Now we can find the uniquest nouns across the two types of surahs:

uniquest_nouns <- type_tf_idf %>% 
  # Only look at nouns
  filter(str_detect(pos, "NN")) %>% 
  group_by(revelation_type) %>% 
  top_n(10, tf_idf) %>% 
  ungroup() %>% 
  mutate(word = fct_inorder(word))

plot_unique_nouns <- ggplot(uniquest_nouns, 
                            aes(x = fct_rev(word), y = tf_idf, fill = revelation_type)) +
  geom_col() +
  scale_fill_manual(values = c("#A02513", "#274E49"), guide = FALSE) +
  labs(x = NULL, y = "tf-idf",
       title = "Most unique nouns in the Meccan and Medinan surahs") +
  coord_flip() +
  theme_minimal() +
  theme(plot.title = element_text(face = "bold"),
        strip.text = element_text(face = "bold"),
        panel.grid.major.y = element_blank()) +
  facet_wrap(~ revelation_type, scales = "free_y")

Most unique nouns in the Qur'an

This is so cool. The most unique and distinctive Meccan nouns are “Joseph,” “criminals,” “filling,” “wo,” “others,” “Thamoud,” “right,” “humans,” “liars,” and “hearing.” Most of these make sense: For instance, surah 12, “Yusuf”, is Meccan and is all about the story of Joseph in Egypt.

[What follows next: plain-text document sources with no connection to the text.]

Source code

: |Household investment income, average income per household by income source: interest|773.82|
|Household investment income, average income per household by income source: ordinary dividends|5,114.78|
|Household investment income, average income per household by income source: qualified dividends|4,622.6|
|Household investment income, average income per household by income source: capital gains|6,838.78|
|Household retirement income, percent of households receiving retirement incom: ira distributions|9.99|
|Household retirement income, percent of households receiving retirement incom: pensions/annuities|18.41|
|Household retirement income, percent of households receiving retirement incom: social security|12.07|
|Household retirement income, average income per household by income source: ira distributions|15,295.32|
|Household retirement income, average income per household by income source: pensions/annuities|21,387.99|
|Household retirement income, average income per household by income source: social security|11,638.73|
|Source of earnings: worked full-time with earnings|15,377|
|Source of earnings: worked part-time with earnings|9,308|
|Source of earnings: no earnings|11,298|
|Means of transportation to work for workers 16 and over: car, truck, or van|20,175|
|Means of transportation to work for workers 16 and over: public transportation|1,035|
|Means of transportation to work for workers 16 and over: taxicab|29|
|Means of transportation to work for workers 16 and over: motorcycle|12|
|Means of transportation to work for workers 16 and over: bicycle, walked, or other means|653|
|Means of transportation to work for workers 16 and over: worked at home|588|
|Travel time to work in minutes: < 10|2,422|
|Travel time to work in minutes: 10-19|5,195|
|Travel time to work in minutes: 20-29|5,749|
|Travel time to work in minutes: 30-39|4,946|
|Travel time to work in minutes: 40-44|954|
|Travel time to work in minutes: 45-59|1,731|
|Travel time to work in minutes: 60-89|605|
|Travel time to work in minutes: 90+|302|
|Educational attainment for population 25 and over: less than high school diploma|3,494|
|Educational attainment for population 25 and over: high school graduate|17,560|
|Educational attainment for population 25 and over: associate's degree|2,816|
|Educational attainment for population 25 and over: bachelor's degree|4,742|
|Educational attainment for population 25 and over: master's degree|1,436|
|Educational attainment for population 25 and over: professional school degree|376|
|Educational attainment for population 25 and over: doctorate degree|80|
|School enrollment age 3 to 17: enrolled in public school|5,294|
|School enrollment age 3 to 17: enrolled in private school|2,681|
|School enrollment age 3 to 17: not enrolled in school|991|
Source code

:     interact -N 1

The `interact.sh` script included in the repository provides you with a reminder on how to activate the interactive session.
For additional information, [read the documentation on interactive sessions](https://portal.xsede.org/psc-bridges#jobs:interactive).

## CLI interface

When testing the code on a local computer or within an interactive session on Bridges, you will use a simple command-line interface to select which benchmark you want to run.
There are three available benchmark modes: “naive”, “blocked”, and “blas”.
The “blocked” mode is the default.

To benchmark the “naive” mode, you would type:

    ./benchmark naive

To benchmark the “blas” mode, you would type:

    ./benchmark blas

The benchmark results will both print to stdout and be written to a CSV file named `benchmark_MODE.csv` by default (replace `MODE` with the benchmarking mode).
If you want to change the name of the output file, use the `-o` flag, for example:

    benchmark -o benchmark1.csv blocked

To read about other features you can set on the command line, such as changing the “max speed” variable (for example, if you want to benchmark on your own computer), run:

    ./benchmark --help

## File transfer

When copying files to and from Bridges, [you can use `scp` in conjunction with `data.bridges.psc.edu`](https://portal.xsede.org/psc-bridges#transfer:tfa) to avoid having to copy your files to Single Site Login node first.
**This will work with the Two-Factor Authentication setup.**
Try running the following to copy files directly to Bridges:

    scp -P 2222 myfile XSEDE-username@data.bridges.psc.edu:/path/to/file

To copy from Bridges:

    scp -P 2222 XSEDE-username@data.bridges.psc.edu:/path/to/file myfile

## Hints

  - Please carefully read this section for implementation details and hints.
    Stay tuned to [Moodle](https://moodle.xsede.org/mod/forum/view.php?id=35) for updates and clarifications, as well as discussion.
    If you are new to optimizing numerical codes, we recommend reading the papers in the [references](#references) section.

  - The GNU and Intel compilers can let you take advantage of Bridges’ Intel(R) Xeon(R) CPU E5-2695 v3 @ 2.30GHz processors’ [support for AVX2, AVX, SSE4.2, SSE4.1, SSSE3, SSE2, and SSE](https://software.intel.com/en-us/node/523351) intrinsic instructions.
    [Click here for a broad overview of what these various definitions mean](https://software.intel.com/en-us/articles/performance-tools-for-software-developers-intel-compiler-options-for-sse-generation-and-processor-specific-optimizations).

The most distinctive Medinan nouns, on the other hand, are “liars,” “his prophet,” “borders/limits,” “wisdom,” “Arabs,” “the Messiah,” “houses,” “killing/fighting,” “the Jews,” “the Hajj,” “hypocrites,” and “promised.”

We can also find the uniquest verbs—just use filter(str_detect(pos, "VB")) to select the verbs and do the same thing. I’ll leave that as an exercise to the reader.

Thus, we can do a lot of cool text analysis with Arabic using R!